The rest of the two weeks passed far too quickly, but then they were in France with a friend from university, who'd invited the entire group to his parents' holiday home and so it was another week of wine and sunshine and complete freedom. Her ring had caused a stir as soon as it was spotted, but their friends teased their lack of surprise and an impromptu engagement party was set up, and Rachel wished that this could last forever.

When they returned to England, Eddie's family was cautiously enthusiastic. His father pulled him aside, questioning the choice, and his mother asked probing questions about their relationship and their feelings but she herself had been engaged younger, and so she didn't have much room to complain. They celebrated, and Eddie was still made to sleep on the sofa, and after a few days when Rachel was beginning to feel suffocated, they left again, this time to the flat of another friend in London for a week. There, Eddie was somehow unsurprised to discover Rachel's hidden passion for museums and art galleries, and she in turn took great joy in turning him into a theatre lover.

Then summer in its truest form came as the weather turned warm and schools finished, and with it less freedom. Rachel had taken a job as a live-in summer nanny for two little girls who had broken up from school- friends of the family she'd worked for the previous summer- while Eddie attended career seminars and developed lesson plans. When the time came for Rachel to return to university and for Eddie to start his new job, she was comforted by the weight of the ring on her finger, and the knowledge that it was her that Eddie had decided to spend the rest of his life with.

It was easier than perhaps it should have been. They took it in turns to travel to the other at the weekend at least twice a month, and during half term Eddie simply lived with Rachel for a week, entertaining himself while she went to class. When the tables turned, and university finished long before school did, it was her turn to stay with him. That Christmas, she spent with the Lawson family, and wasn't as uneasy as she could have been when she realised that this was what every Christmas would look like from then on.

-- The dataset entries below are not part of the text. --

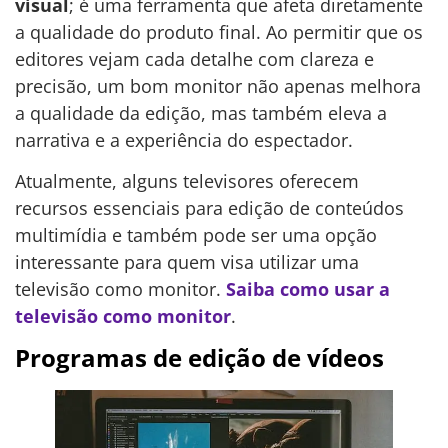
visual
; é uma ferramenta que afeta diretamente
a qualidade do produto final. Ao permitir que os
editores vejam cada detalhe com clareza e
precisão, um bom monitor não apenas melhora
a qualidade da edição, mas também eleva a
narrativa e a experiência do espectador.
Atualmente, alguns televisores oferecem
recursos essenciais para edição de conteúdos
multimídia e também pode ser uma opção
interessante para quem visa utilizar uma
televisão como monitor.
Saiba como usar a
televisão como monitor
.
Programas de edição de vídeos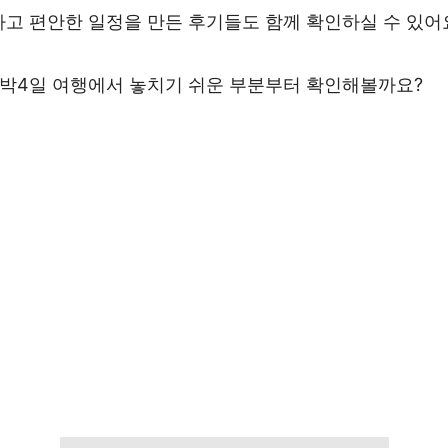
하고 편안한 일정을 만든 후기들도 함께 확인하실 수 있어
3박4일 여행에서 놓치기 쉬운 부분부터 확인해볼까요?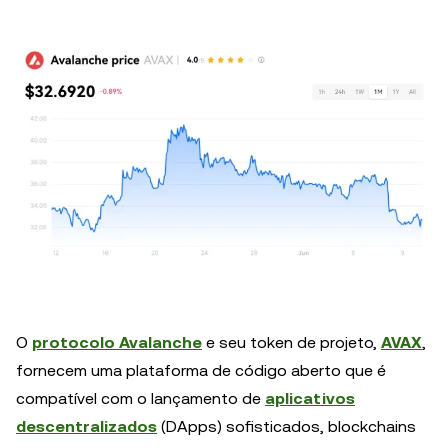
O
protocolo Avalanche
e seu token de projeto,
AVAX
,
fornecem uma plataforma de código aberto que é
compatível com o lançamento de
aplicativos
descentralizados
(DApps) sofisticados, blockchains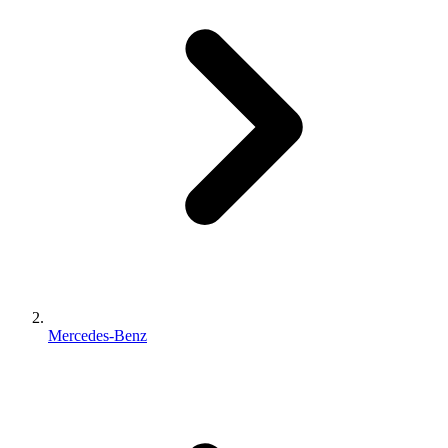
Mercedes-Benz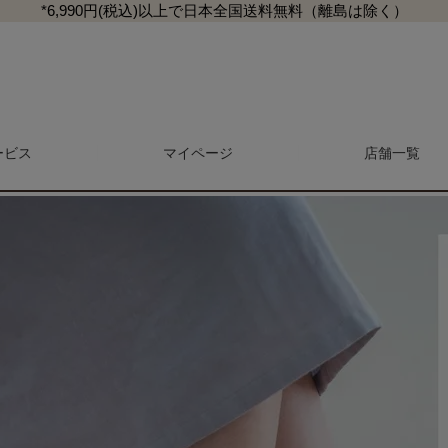
*6,990円(税込)以上で日本全国送料無料（離島は除く）
ックス レディース メンズ（フリーサイズ）
ービス
マイページ
検索
店舗一覧
マガジン
商品レビュー一覧
L
マットレス・敷き布団
抱き枕・クッション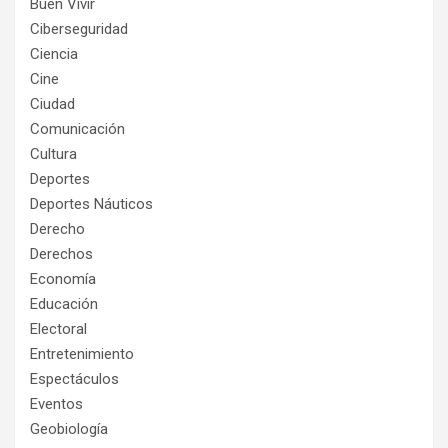
Buen Vivir
Ciberseguridad
Ciencia
Cine
Ciudad
Comunicación
Cultura
Deportes
Deportes Náuticos
Derecho
Derechos
Economía
Educación
Electoral
Entretenimiento
Espectáculos
Eventos
Geobiología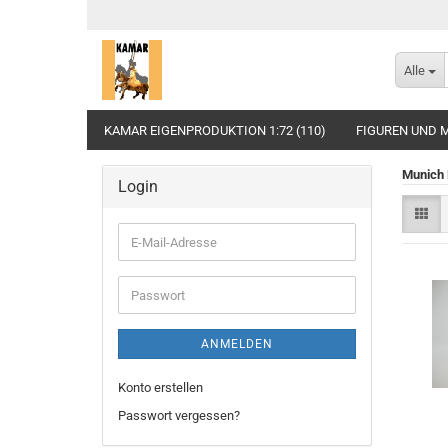
Alle
KAMAR EIGENPRODUKTION 1:72 (110)
FIGUREN UND M
Munich 
Login
E-
Mail-
Adresse
Passwort
ANMELDEN
Konto erstellen
Passwort vergessen?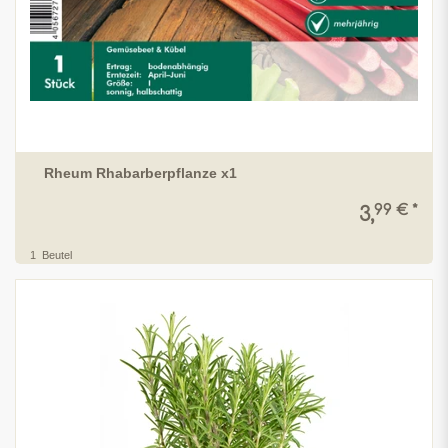
Rheum Rhabarberpflanze x1
99 € *
3,
1
Beutel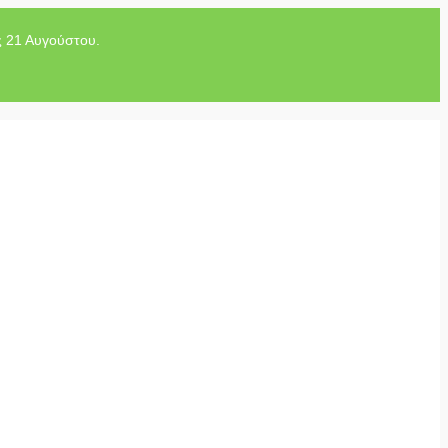
ς 21 Αυγούστου.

It was Eddie who brought up the prospect of actually getting married- Rachel who pushed back. He didn't see the point in waiting, wanted to exchange vows they'd already half-promised to each other. But Rachel found excuse after excuse, reluctant, and as Eddie started his first summer term it grew into a bone of contention between them. It was, surprisingly, his mother who realised the issue, and slapped her son gently upside the head one Sunday before reminding him that Rachel would have no one to invite to the big church wedding he'd been talking of. Rachel had flushed red, squirmed, but not denied the issue. It had been ridiculously easy to fix, in the end. There was a small, village church not far from Eddie's parents, and they took the responsibility of explaining to his extended family that there simply wasn't enough room to invite more than a handful of people. But Eddie, for the first time, could no longer contain his curiosity and questioned Rachel on exactly why she had no family. Surely there had been aunts, uncles, cousins? Grandparents even? Rachel had fallen silent, and for a moment, he thought she was going to ignore him.

"My mother died when I was eight," she'd said quietly, and his stomach had dropped. "If she had siblings or living parents, I never met them. And my father… he wasn't the sort of person to take me to family reunions. I had an uncle, I think, but I couldn't even tell you his name. For all intents and purposes… there's no one."

Eddie regretted asking, regretted causing the look she had on her face. Rachel had seen, and smiled at him, stroking her fingers across his cheek. "It doesn't matter," she murmured. "I've never needed them. And now I have you."

"Always," he'd promised, and kissed her deeply to cement it.

That afternoon, Rachel cemented herself in her new mother-in-law's heart by asking for her help in shopping for a dress, and the conversation never came up again. And a few months later, on a warm summer's day in the middle of the English countryside it was a year after they'd become engaged, and with a scattering of close friends and Eddie's parents and brother in attendance, she and Eddie were married.